- [EXERCISE REQUIREMENTS]
Every line with "format" in it must be copied from the data.

- [SUPPLIED DATA]
▽
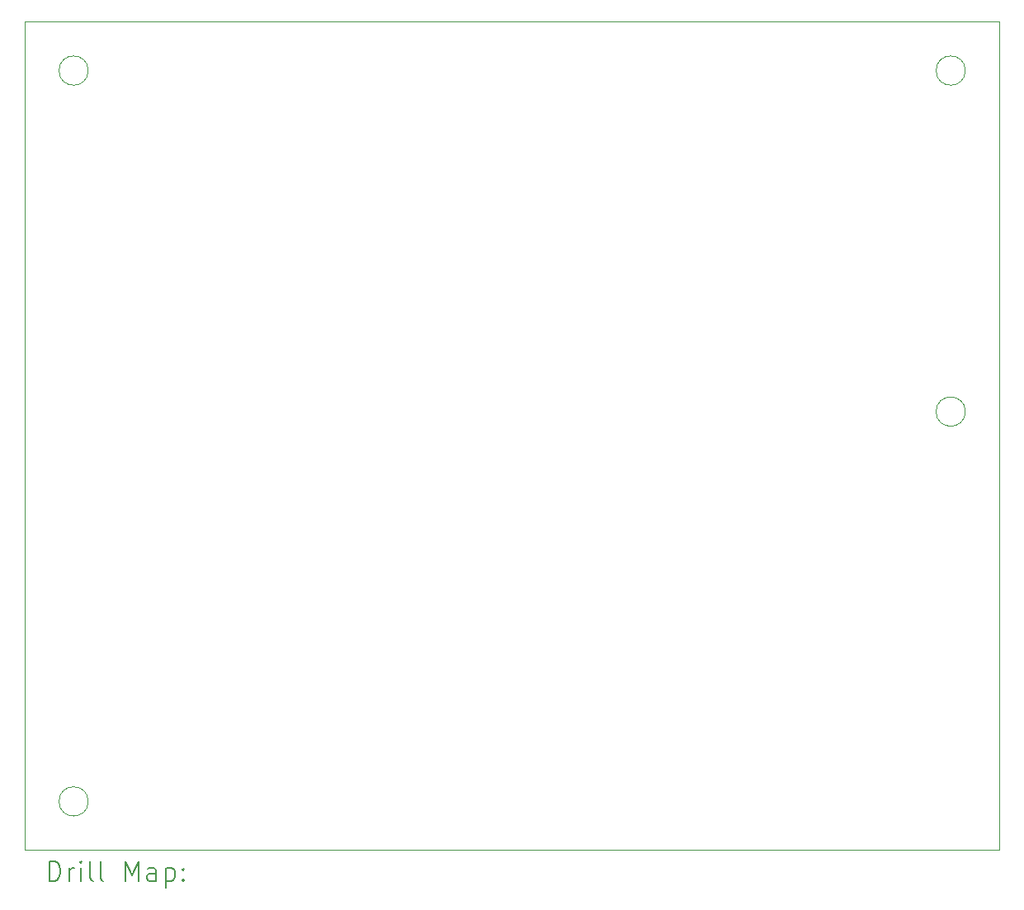
<source format=gbr>
%TF.GenerationSoftware,KiCad,Pcbnew,(6.0.9)*%
%TF.CreationDate,2023-04-06T06:39:00+10:00*%
%TF.ProjectId,Bulma,42756c6d-612e-46b6-9963-61645f706362,rev?*%
%TF.SameCoordinates,Original*%
%TF.FileFunction,Drillmap*%
%TF.FilePolarity,Positive*%
%FSLAX45Y45*%
G04 Gerber Fmt 4.5, Leading zero omitted, Abs format (unit mm)*
G04 Created by KiCad (PCBNEW (6.0.9)) date 2023-04-06 06:39:00*
%MOMM*%
%LPD*%
G01*
G04 APERTURE LIST*
%ADD10C,0.100000*%
%ADD11C,0.200000*%
G04 APERTURE END LIST*
D10*
X11150000Y-14000000D02*
G75*
G03*
X11150000Y-14000000I-150000J0D01*
G01*
X11150000Y-6500000D02*
G75*
G03*
X11150000Y-6500000I-150000J0D01*
G01*
X10500000Y-14500000D02*
X20500000Y-14500000D01*
X20500000Y-14500000D02*
X20500000Y-6000000D01*
X20500000Y-6000000D02*
X10500000Y-6000000D01*
X10500000Y-6000000D02*
X10500000Y-14500000D01*
X20150000Y-6500000D02*
G75*
G03*
X20150000Y-6500000I-150000J0D01*
G01*
X20150000Y-10000000D02*
G75*
G03*
X20150000Y-10000000I-150000J0D01*
G01*
D11*
X10752619Y-14815476D02*
X10752619Y-14615476D01*
X10800238Y-14615476D01*
X10828810Y-14625000D01*
X10847857Y-14644048D01*
X10857381Y-14663095D01*
X10866905Y-14701190D01*
X10866905Y-14729762D01*
X10857381Y-14767857D01*
X10847857Y-14786905D01*
X10828810Y-14805952D01*
X10800238Y-14815476D01*
X10752619Y-14815476D01*
X10952619Y-14815476D02*
X10952619Y-14682143D01*
X10952619Y-14720238D02*
X10962143Y-14701190D01*
X10971667Y-14691667D01*
X10990714Y-14682143D01*
X11009762Y-14682143D01*
X11076429Y-14815476D02*
X11076429Y-14682143D01*
X11076429Y-14615476D02*
X11066905Y-14625000D01*
X11076429Y-14634524D01*
X11085952Y-14625000D01*
X11076429Y-14615476D01*
X11076429Y-14634524D01*
X11200238Y-14815476D02*
X11181190Y-14805952D01*
X11171667Y-14786905D01*
X11171667Y-14615476D01*
X11305000Y-14815476D02*
X11285952Y-14805952D01*
X11276428Y-14786905D01*
X11276428Y-14615476D01*
X11533571Y-14815476D02*
X11533571Y-14615476D01*
X11600238Y-14758333D01*
X11666905Y-14615476D01*
X11666905Y-14815476D01*
X11847857Y-14815476D02*
X11847857Y-14710714D01*
X11838333Y-14691667D01*
X11819286Y-14682143D01*
X11781190Y-14682143D01*
X11762143Y-14691667D01*
X11847857Y-14805952D02*
X11828809Y-14815476D01*
X11781190Y-14815476D01*
X11762143Y-14805952D01*
X11752619Y-14786905D01*
X11752619Y-14767857D01*
X11762143Y-14748809D01*
X11781190Y-14739286D01*
X11828809Y-14739286D01*
X11847857Y-14729762D01*
X11943095Y-14682143D02*
X11943095Y-14882143D01*
X11943095Y-14691667D02*
X11962143Y-14682143D01*
X12000238Y-14682143D01*
X12019286Y-14691667D01*
X12028809Y-14701190D01*
X12038333Y-14720238D01*
X12038333Y-14777381D01*
X12028809Y-14796428D01*
X12019286Y-14805952D01*
X12000238Y-14815476D01*
X11962143Y-14815476D01*
X11943095Y-14805952D01*
X12124048Y-14796428D02*
X12133571Y-14805952D01*
X12124048Y-14815476D01*
X12114524Y-14805952D01*
X12124048Y-14796428D01*
X12124048Y-14815476D01*
X12124048Y-14691667D02*
X12133571Y-14701190D01*
X12124048Y-14710714D01*
X12114524Y-14701190D01*
X12124048Y-14691667D01*
X12124048Y-14710714D01*
M02*

</source>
△
- [TASK SOLUTION]
<source format=gbr>
G04 Gerber Fmt 4.5, Leading zero omitted, Abs format (unit mm)*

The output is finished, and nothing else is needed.